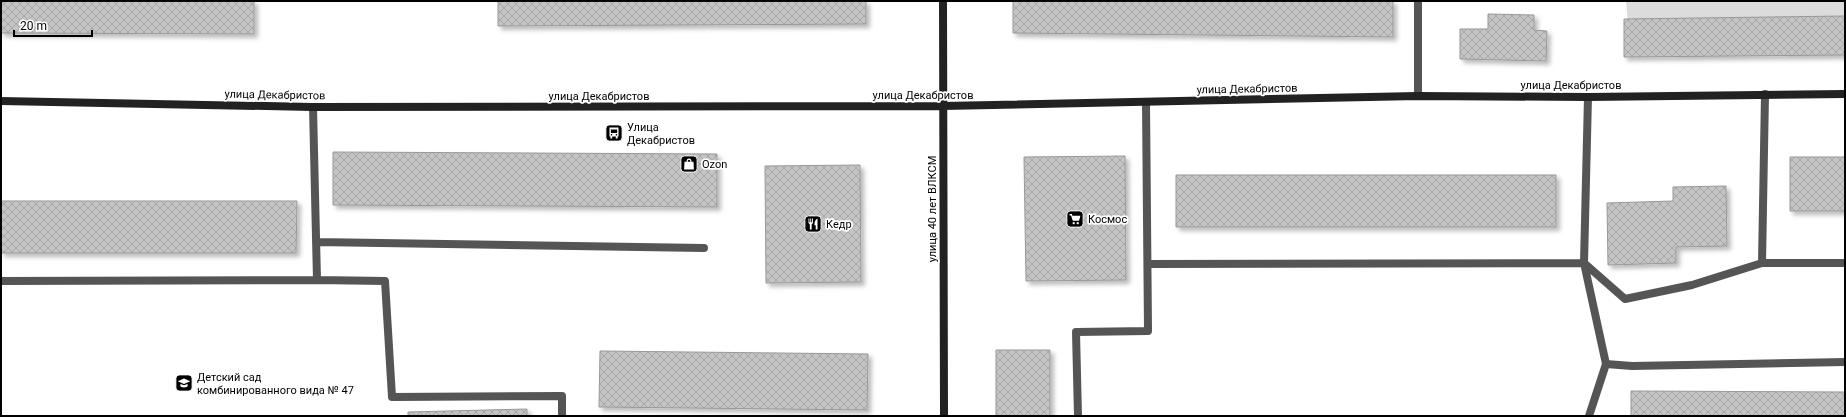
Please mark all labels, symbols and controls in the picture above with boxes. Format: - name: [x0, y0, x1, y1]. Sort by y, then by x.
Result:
- scale bar: [14, 12, 92, 38]
- text: 20 m: [20, 19, 47, 33]
- street label: улица Декабристов: [1521, 79, 1621, 92]
- street label: улица Декабристов: [1196, 82, 1298, 96]
- street label: улица Декабристов: [224, 88, 326, 102]
- street label: улица Декабристов: [873, 89, 973, 102]
- street label: улица Декабристов: [549, 90, 649, 103]
- place label: Улица Декабристов: [627, 121, 695, 147]
- bus stop icon: Улица Декабристов: [604, 123, 624, 143]
- shop icon: Ozon: [679, 154, 699, 174]
- street label: улица 40 лет ВЛКСМ: [926, 156, 939, 262]
- place label: Ozon: [702, 158, 727, 171]
- supermarket icon: Космос: [1065, 209, 1085, 229]
- place label: Космос: [1088, 213, 1127, 226]
- restaurant icon: Кедр: [803, 214, 823, 234]
- place label: Кедр: [826, 218, 852, 231]
- place label: Детский сад комбинированного вида № 47: [197, 371, 354, 397]
- school or university icon: Детский сад комбинированного вида № 47: [174, 373, 194, 393]

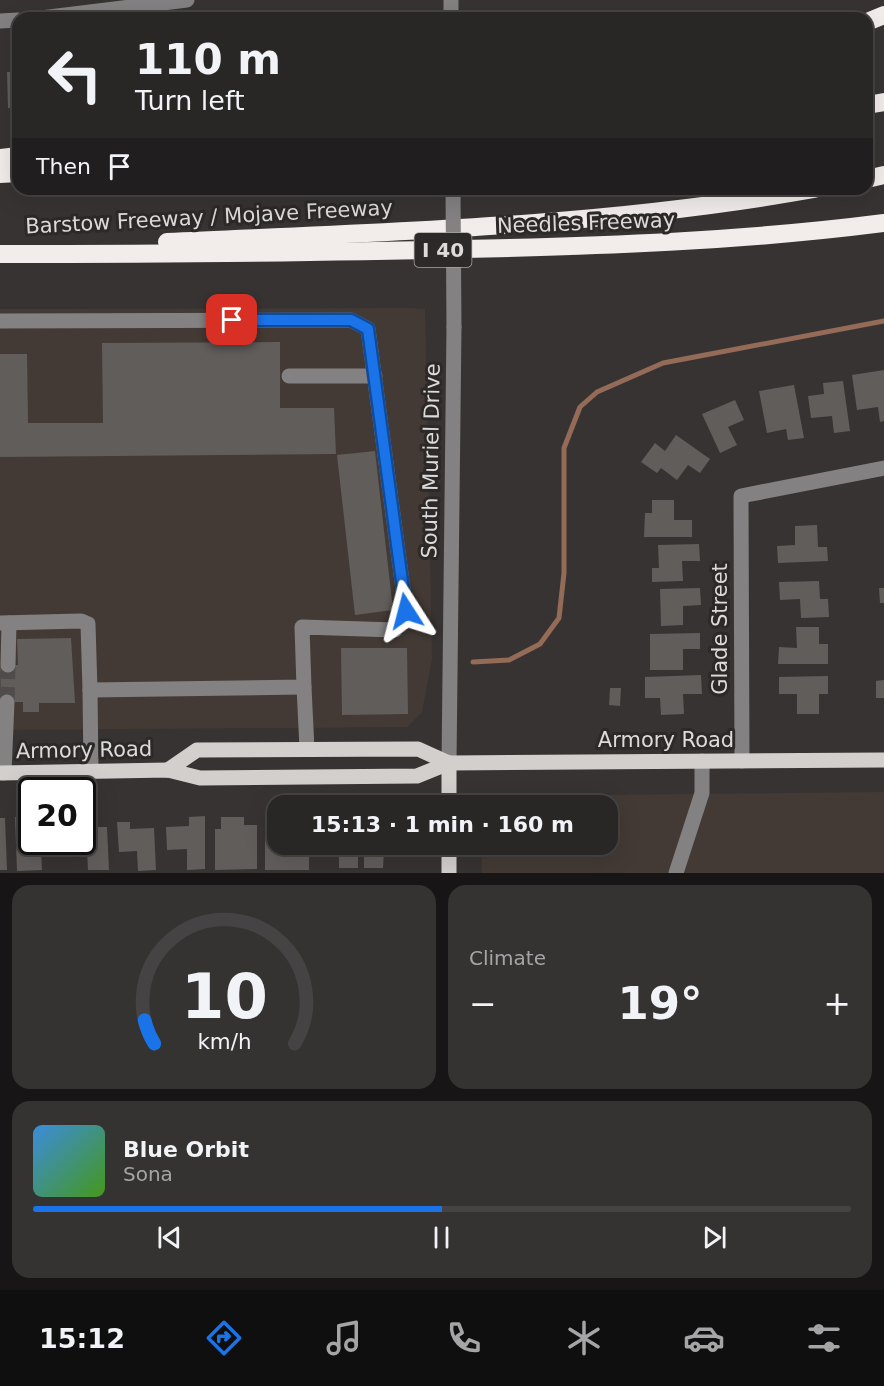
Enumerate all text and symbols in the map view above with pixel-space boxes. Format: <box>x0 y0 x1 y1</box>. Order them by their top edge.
text: 110 m <box>135 35 281 84</box>
icon: left <box>36 36 114 114</box>
text: Turn left <box>135 85 245 116</box>
icon: arrive <box>103 150 136 183</box>
text: Then <box>36 154 91 179</box>
street label: Barstow Freeway / Mojave Freeway <box>25 195 393 239</box>
street label: Needles Freeway <box>496 208 676 238</box>
road number: I 40 <box>414 233 472 267</box>
pin <box>206 294 257 345</box>
icon: arrive <box>215 303 248 336</box>
street label: South Muriel Drive <box>417 363 445 559</box>
street label: Glade Street <box>708 563 732 695</box>
position arrow <box>374 579 438 643</box>
street label: Armory Road <box>598 728 734 752</box>
street label: Armory Road <box>16 737 152 763</box>
speed limit sign: 20 <box>18 777 96 855</box>
text: 15:13 · 1 min · 160 m <box>311 812 574 837</box>
text: Climate <box>469 946 546 970</box>
text: 10 <box>181 960 267 1033</box>
text: 19° <box>617 977 703 1030</box>
text: − <box>469 984 497 1023</box>
text: + <box>823 984 851 1023</box>
text: km/h <box>197 1029 251 1054</box>
text: Blue Orbit <box>123 1137 249 1162</box>
text: Sona <box>123 1162 173 1186</box>
icon: previous <box>153 1221 186 1254</box>
icon: pause <box>425 1221 458 1254</box>
icon: next <box>698 1221 731 1254</box>
icon: directions <box>203 1317 245 1359</box>
icon: music <box>323 1317 365 1359</box>
icon: phone <box>443 1317 485 1359</box>
icon: climate <box>563 1317 605 1359</box>
icon: car <box>683 1317 725 1359</box>
icon: filters <box>803 1317 845 1359</box>
text: 15:12 <box>39 1323 125 1354</box>

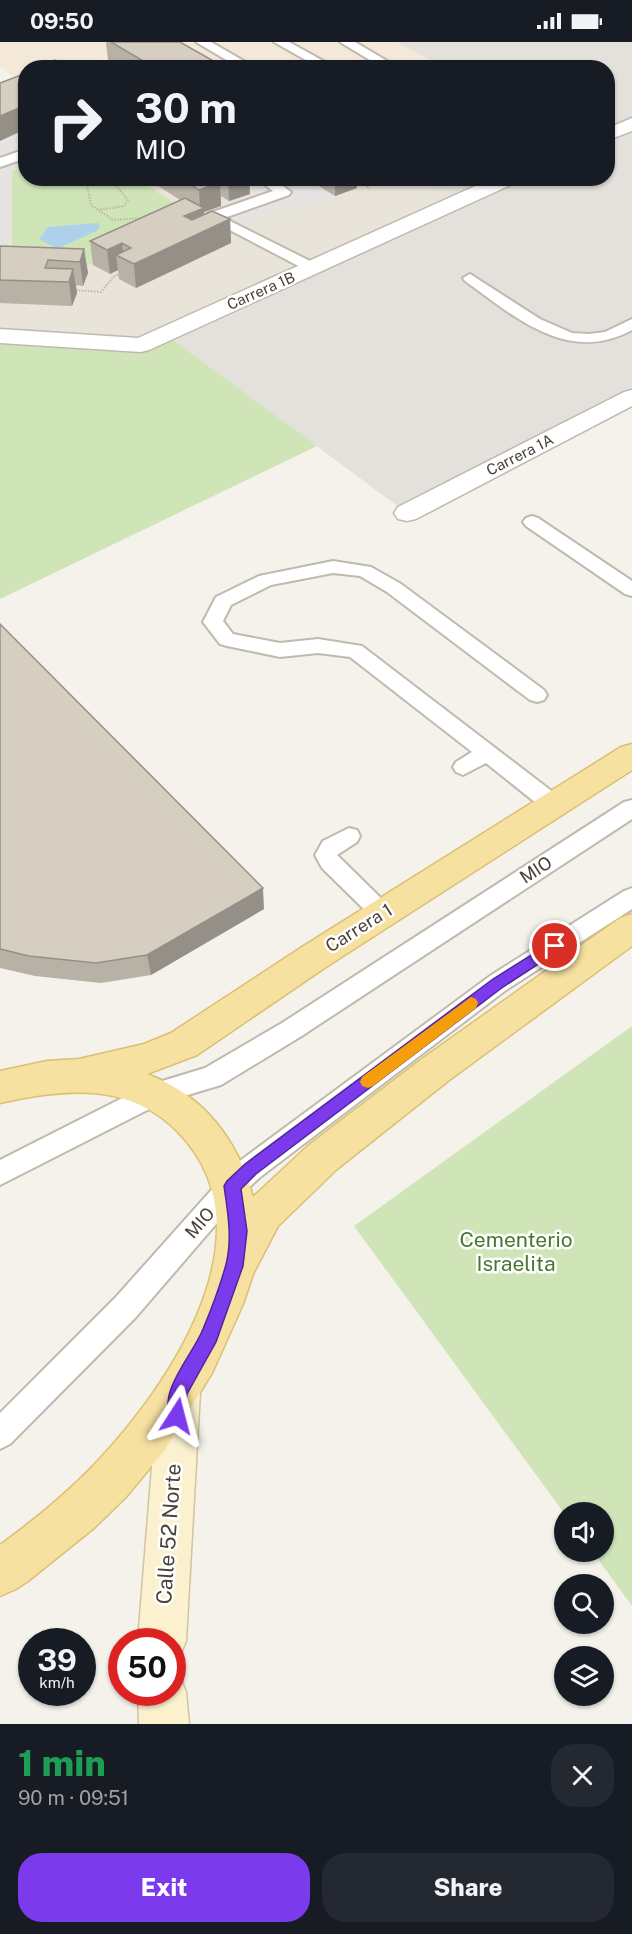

———

**Directions for this task:**
With the images omitted, retype the records above exactly.

**Answer to this task:**
Please mark all labels, symbols and controls in the picture above with boxes. Format: - name: [x0, y0, x1, y1]. Sort by y, then by x.
Result:
- scale bar: [14, 12, 92, 38]
- text: 20 m: [20, 19, 47, 33]
- street label: улица Декабристов: [1521, 79, 1621, 92]
- street label: улица Декабристов: [1196, 82, 1298, 96]
- street label: улица Декабристов: [224, 88, 326, 102]
- street label: улица Декабристов: [873, 89, 973, 102]
- street label: улица Декабристов: [549, 90, 649, 103]
- place label: Улица Декабристов: [627, 121, 695, 147]
- bus stop icon: Улица Декабристов: [604, 123, 624, 143]
- shop icon: Ozon: [679, 154, 699, 174]
- street label: улица 40 лет ВЛКСМ: [926, 156, 939, 262]
- place label: Ozon: [702, 158, 727, 171]
- supermarket icon: Космос: [1065, 209, 1085, 229]
- place label: Космос: [1088, 213, 1127, 226]
- restaurant icon: Кедр: [803, 214, 823, 234]
- place label: Кедр: [826, 218, 852, 231]
- place label: Детский сад комбинированного вида № 47: [197, 371, 354, 397]
- school or university icon: Детский сад комбинированного вида № 47: [174, 373, 194, 393]

Enumerate all text and symbols in the map view above with pixel-space boxes. Format: <box>x0 y0 x1 y1</box>. Order them by their top edge.
text: 110 m <box>135 35 281 84</box>
icon: left <box>36 36 114 114</box>
text: Turn left <box>135 85 245 116</box>
icon: arrive <box>103 150 136 183</box>
text: Then <box>36 154 91 179</box>
street label: Barstow Freeway / Mojave Freeway <box>25 195 393 239</box>
street label: Needles Freeway <box>496 208 676 238</box>
road number: I 40 <box>414 233 472 267</box>
pin <box>206 294 257 345</box>
icon: arrive <box>215 303 248 336</box>
street label: South Muriel Drive <box>417 363 445 559</box>
street label: Glade Street <box>708 563 732 695</box>
position arrow <box>374 579 438 643</box>
street label: Armory Road <box>598 728 734 752</box>
street label: Armory Road <box>16 737 152 763</box>
speed limit sign: 20 <box>18 777 96 855</box>
text: 15:13 · 1 min · 160 m <box>311 812 574 837</box>
text: Climate <box>469 946 546 970</box>
text: 10 <box>181 960 267 1033</box>
text: 19° <box>617 977 703 1030</box>
text: − <box>469 984 497 1023</box>
text: + <box>823 984 851 1023</box>
text: km/h <box>197 1029 251 1054</box>
text: Blue Orbit <box>123 1137 249 1162</box>
text: Sona <box>123 1162 173 1186</box>
icon: previous <box>153 1221 186 1254</box>
icon: pause <box>425 1221 458 1254</box>
icon: next <box>698 1221 731 1254</box>
icon: directions <box>203 1317 245 1359</box>
icon: music <box>323 1317 365 1359</box>
icon: phone <box>443 1317 485 1359</box>
icon: climate <box>563 1317 605 1359</box>
icon: car <box>683 1317 725 1359</box>
icon: filters <box>803 1317 845 1359</box>
text: 15:12 <box>39 1323 125 1354</box>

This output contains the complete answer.